Another common occurrence is for code to be translated or derived from code in R, Octave (both GPL-licensed) or a commercial application. Such code also cannot be included in SciPy. Simply implementing functionality with the same API as found in R/Octave/… is fine though, as long as the author doesn’t look at the original incompatibly-licensed source code.

That doesn't spell out everything in detail, but I think that copying parts of documentation would be similarly problematic.

[josmithiii]

Ok, here is my result from having Claude translate my online description of the algorithm (it did very well): invfreqz_jos.py.tgz It passes my first several tests, but needs more testing, and expansion to more argument cases. I think I should work on Steiglitz-McBride iterations next.

[josmithiii]

I created a scipy fork here. Branch joscontains some temporary files scipy/scipy/signal/*_jos.py from which a proposed invfreqz for _filter_design.py can be derived (after some obvious post-development cleanup). My initial tests pass for the non-iterative case, but more are needed. Please clone, create your own branch, and add whatever features/bug-fixes you feel would be needed or nice (especially @abhijeet-pandey who already started on some code).

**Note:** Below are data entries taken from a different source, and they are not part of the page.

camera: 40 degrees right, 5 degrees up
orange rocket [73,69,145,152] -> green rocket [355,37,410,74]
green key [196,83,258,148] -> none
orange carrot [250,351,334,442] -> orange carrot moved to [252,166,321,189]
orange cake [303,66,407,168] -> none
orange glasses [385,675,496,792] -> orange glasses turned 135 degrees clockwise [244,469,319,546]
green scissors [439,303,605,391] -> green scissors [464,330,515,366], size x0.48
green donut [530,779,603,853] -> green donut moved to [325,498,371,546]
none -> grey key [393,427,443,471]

I have ideas for improving the iterative case that I plan to try out soon (analogous to a learning-rate schedule in deep learning). I also have alternative methods to propose, such as two variations of Prony's method, so a new method parameter would be added. Its default would be 0 giving the usual frequency-domain equation-error method. Please let me know if I threaten to duplicate something already somewhere else in the Python universe, or if we don't want so many classic filter-design methods. I'm assuming _filter_design.py contains all that exists so far for IIR filter design.